Hormones behind periods or periods behind obstruction
Regular menstrual bleeding depends on a regular rise and fall in hormones from the ovary, the details of which are on WebPage 3.
Briefly, this is achieved by development of follicles, which secrete the ovary's first hormone estrogen (specifically estradiol), followed by ovulation and production, by the corpus luteum, of progesterone, the ovary's second hormone.
Because it takes an average of about two weeks for a follicle to grow to the point of ovulation (the follicular phase), and because the corpus luteum lasts about two weeks (the luteal phase), the ordinary ovarian cycle, and therefore the menstrual cycle, lasts about four weeks (with a normal range that varies between 24 days and 35 days).
Shorter or longer cycles are chiefly brought about by variation of the follicular phase. The luteal phase is more constant.

_SET OF TASKS_:
• A. Answer these questions from the passage on the menstrual cycle:
(i) Which hormone does the corpus luteum produce?
(ii) About how long does the luteal phase last?
(iii) Which phase mainly brings about shorter or longer cycles?
• B. Update the passage on the menstrual cycle by rewriting the part that opens with the words containing "Briefly, this is" and closes with "is more constant.", putting "yellow body" in place of "corpus luteum".
• C. Say whether each statement agrees with the passage on the menstrual cycle:
(i) Progesterone is the ovary's first hormone.
(ii) A normal cycle can run from 24 to 35 days.
(iii) The luteal phase varies more than the follicular phase.

_DATASET_:
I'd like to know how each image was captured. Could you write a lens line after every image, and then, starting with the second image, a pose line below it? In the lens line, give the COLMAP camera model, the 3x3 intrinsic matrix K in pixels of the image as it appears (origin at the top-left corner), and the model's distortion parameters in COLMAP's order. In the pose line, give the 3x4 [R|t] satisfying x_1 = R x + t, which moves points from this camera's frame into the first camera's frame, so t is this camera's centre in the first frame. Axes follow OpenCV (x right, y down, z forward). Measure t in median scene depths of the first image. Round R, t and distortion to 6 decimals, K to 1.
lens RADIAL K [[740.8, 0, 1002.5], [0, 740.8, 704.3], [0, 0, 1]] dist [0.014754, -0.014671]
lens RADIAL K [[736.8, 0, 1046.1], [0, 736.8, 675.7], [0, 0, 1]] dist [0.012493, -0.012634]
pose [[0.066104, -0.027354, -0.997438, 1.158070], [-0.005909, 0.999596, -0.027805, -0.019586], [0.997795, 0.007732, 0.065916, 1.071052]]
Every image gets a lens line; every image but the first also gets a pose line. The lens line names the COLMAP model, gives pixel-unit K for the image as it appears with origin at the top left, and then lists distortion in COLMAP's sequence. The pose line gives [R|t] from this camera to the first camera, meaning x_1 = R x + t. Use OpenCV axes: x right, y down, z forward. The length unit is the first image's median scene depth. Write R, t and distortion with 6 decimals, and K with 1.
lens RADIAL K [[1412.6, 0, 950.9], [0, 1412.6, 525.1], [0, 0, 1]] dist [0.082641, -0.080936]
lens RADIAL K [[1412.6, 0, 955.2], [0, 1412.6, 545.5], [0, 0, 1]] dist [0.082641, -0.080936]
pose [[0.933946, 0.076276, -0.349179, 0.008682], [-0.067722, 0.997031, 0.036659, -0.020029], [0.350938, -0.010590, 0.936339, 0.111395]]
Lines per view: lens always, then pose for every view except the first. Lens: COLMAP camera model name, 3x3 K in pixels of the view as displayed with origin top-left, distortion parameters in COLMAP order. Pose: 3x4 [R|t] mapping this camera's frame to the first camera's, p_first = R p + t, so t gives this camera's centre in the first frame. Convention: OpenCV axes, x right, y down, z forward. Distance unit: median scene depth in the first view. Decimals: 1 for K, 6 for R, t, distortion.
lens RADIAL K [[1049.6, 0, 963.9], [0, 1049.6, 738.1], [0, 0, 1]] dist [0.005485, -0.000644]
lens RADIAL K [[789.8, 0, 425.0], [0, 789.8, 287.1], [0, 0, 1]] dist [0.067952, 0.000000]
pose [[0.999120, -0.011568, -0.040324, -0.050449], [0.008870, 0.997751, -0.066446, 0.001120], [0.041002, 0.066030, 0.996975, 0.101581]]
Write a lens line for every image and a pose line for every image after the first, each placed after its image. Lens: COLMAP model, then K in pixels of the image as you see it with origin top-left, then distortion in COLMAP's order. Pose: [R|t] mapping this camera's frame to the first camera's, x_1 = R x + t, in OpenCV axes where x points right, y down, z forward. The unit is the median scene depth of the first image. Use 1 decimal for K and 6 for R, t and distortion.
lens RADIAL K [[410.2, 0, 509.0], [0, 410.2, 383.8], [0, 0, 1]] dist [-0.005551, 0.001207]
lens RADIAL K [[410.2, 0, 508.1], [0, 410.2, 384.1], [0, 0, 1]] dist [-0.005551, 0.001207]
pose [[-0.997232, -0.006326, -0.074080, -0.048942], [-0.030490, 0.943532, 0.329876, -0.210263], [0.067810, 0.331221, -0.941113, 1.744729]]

_ANSWERS GIVEN_:
• A.
(i) Progesterone
(ii) About two weeks
(iii) The follicular phase

• B.
Briefly, this is achieved by development of follicles, which secrete the ovary's first hormone estrogen (specifically estradiol), followed by ovulation and production, by the yellow body, of progesterone, the ovary's second hormone.
Because it takes an average of about two weeks for a follicle to grow to the point of ovulation (the follicular phase), and because the yellow body lasts about two weeks (the luteal phase), the ordinary ovarian cycle, and therefore the menstrual cycle, lasts about four weeks (with a normal range that varies between 24 days and 35 days).
Shorter or longer cycles are chiefly brought about by variation of the follicular phase. The luteal phase is more constant.

• C.
(i) No: "the ovary's first hormone estrogen (specifically estradiol)"
(ii) Yes: "with a normal range that varies between 24 days and 35 days"
(iii) No: "The luteal phase is more constant."